В режиме резания УИн убирает материю на ширину луча. (Куда она при
этом девается – предмет давнего и бесплодного спора учёных Коммуны.) Но – кроме живой плоти, через которую просто проходит. Так что, когда Василиса провела включённым инструментом над раной, все посторонние предметы в ней, включая пулю, просто исчезли.
– Теперь переключай в «красный, соединение». Я сдвину края раны, а ты её сошьёшь. Только длину сделай такую, чтобы на всю глубину хватило, не осталось полостей.
– Готова!
– Иэ-эх… Прижми, прижми сбоку… Уй, больно-то как! Давай, шей!
– Всё!
– Мальчик, где моя бутылка? Давай сюда!
– Я из неё всё вылила на щипцы, – повинилась Васька, – а они и не пригодились!
– Забей, – махнула рукой Аннушка, – у меня ещё есть. Там, в пакете, дай сюда.
– Тебе очень больно? – спросил Лешка. – Ой, то есть вам.
– Можно на «ты». В конце концов, ты входишь в узкий круг мужчин, которые видели меня без штанов. И да, мне чертовски больно, но сейчас я выпью, и станет легче.
– Мама говорит, что алкоголь не решает проблем! – заявил Лёшка.
– Он помогает дожить до того момента, когда они решатся сами. Давай бутылку, пацан!
Аннушка одним движением руки свернула пробку и припала к горлышку.
– Уф, а этот ничего. На «Гленливет» похож. Итак, сейчас я окосею и вырублюсь. Пока это не произошло, у меня пара вопросов. Первый – откуда у тебя инструмент из списка «А» Коммуны?
– Я работала там техником.
– Ты старше, чем выглядишь?
– Нет, мне пятнадцать, честно. Просто так сложилось.

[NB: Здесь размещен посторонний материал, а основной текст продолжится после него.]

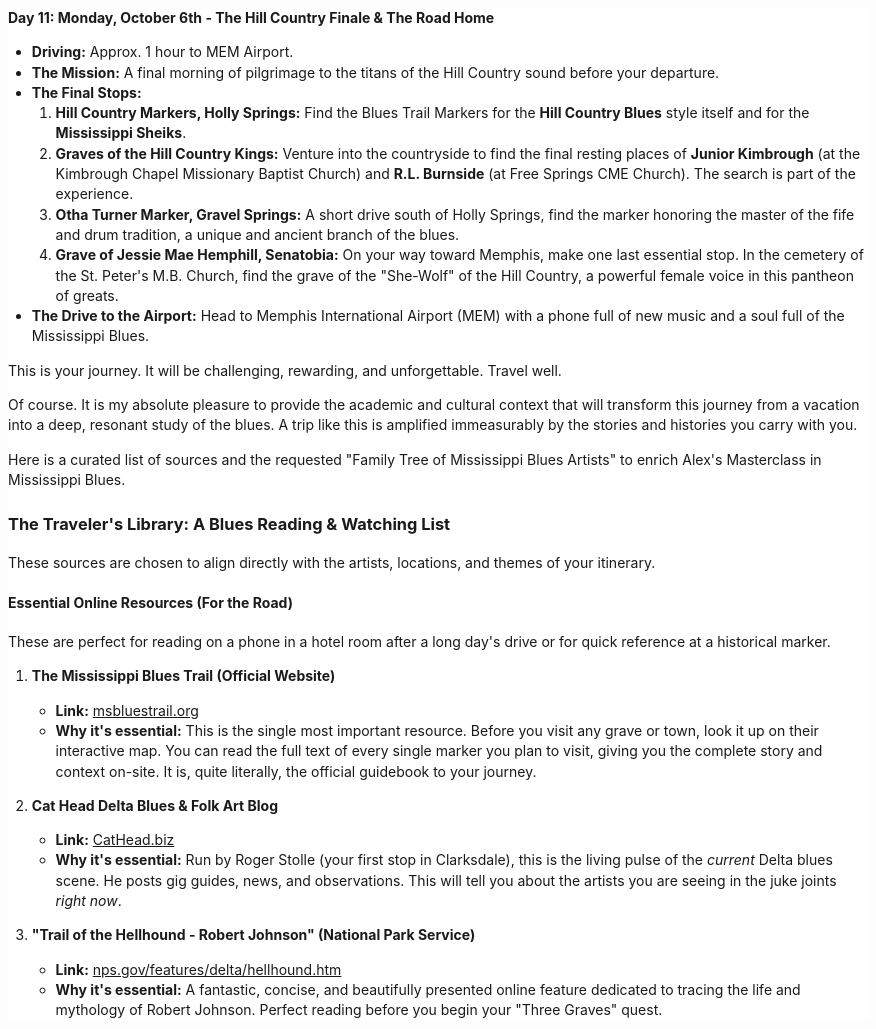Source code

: **Day 11: Monday, October 6th - The Hill Country Finale & The Road Home**

*   **Driving:** Approx. 1 hour to MEM Airport.
*   **The Mission:** A final morning of pilgrimage to the titans of the Hill Country sound before your departure.
*   **The Final Stops:**
    1.  **Hill Country Markers, Holly Springs:** Find the Blues Trail Markers for the **Hill Country Blues** style itself and for the **Mississippi Sheiks**.
    2.  **Graves of the Hill Country Kings:** Venture into the countryside to find the final resting places of **Junior Kimbrough** (at the Kimbrough Chapel Missionary Baptist Church) and **R.L. Burnside** (at Free Springs CME Church). The search is part of the experience.
    3.  **Otha Turner Marker, Gravel Springs:** A short drive south of Holly Springs, find the marker honoring the master of the fife and drum tradition, a unique and ancient branch of the blues.
    4.  **Grave of Jessie Mae Hemphill, Senatobia:** On your way toward Memphis, make one last essential stop. In the cemetery of the St. Peter's M.B. Church, find the grave of the "She-Wolf" of the Hill Country, a powerful female voice in this pantheon of greats.
*   **The Drive to the Airport:** Head to Memphis International Airport (MEM) with a phone full of new music and a soul full of the Mississippi Blues.

This is your journey. It will be challenging, rewarding, and unforgettable. Travel well.

Of course. It is my absolute pleasure to provide the academic and cultural context that will transform this journey from a vacation into a deep, resonant study of the blues. A trip like this is amplified immeasurably by the stories and histories you carry with you.

Here is a curated list of sources and the requested "Family Tree of Mississippi Blues Artists" to enrich Alex's Masterclass in Mississippi Blues.

### **The Traveler's Library: A Blues Reading & Watching List**

These sources are chosen to align directly with the artists, locations, and themes of your itinerary.

#### **Essential Online Resources (For the Road)**

These are perfect for reading on a phone in a hotel room after a long day's drive or for quick reference at a historical marker.

1.  **The Mississippi Blues Trail (Official Website)**
    *   **Link:** [msbluestrail.org](https://msbluestrail.org/)
    *   **Why it's essential:** This is the single most important resource. Before you visit any grave or town, look it up on their interactive map. You can read the full text of every single marker you plan to visit, giving you the complete story and context on-site. It is, quite literally, the official guidebook to your journey.

2.  **Cat Head Delta Blues & Folk Art Blog**
    *   **Link:** [CatHead.biz](https://www.cathead.biz/)
    *   **Why it's essential:** Run by Roger Stolle (your first stop in Clarksdale), this is the living pulse of the *current* Delta blues scene. He posts gig guides, news, and observations. This will tell you about the artists you are seeing in the juke joints *right now*.

3.  **"Trail of the Hellhound - Robert Johnson" (National Park Service)**
    *   **Link:** [nps.gov/features/delta/hellhound.htm](https://www.nps.gov/features/delta/hellhound.htm)
    *   **Why it's essential:** A fantastic, concise, and beautifully presented online feature dedicated to tracing the life and mythology of Robert Johnson. Perfect reading before you begin your "Three Graves" quest.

– Если ты была в Коммуне, то должна была хотя бы видеть мою старую подружку, Ольгу Громову. Можешь её описать?
– Ну… Рыжая, зеленоглазая, очень красивая, но какая-то злая, что ли… Или несчастная.
– Злая или несчастная? Точнее не скажешь. Верю, видела. Удивительная хрень, этот Мультиверсум. Вроде бесконечный, но всё время натыкаешься на общих знакомых. Не буду спрашивать, почему вы сдриснули из Коммуны, это дело ваше. Я бы тоже сдриснула. Но, раз ты получила табельный УИн, то техник ты, должно быть, неплохой.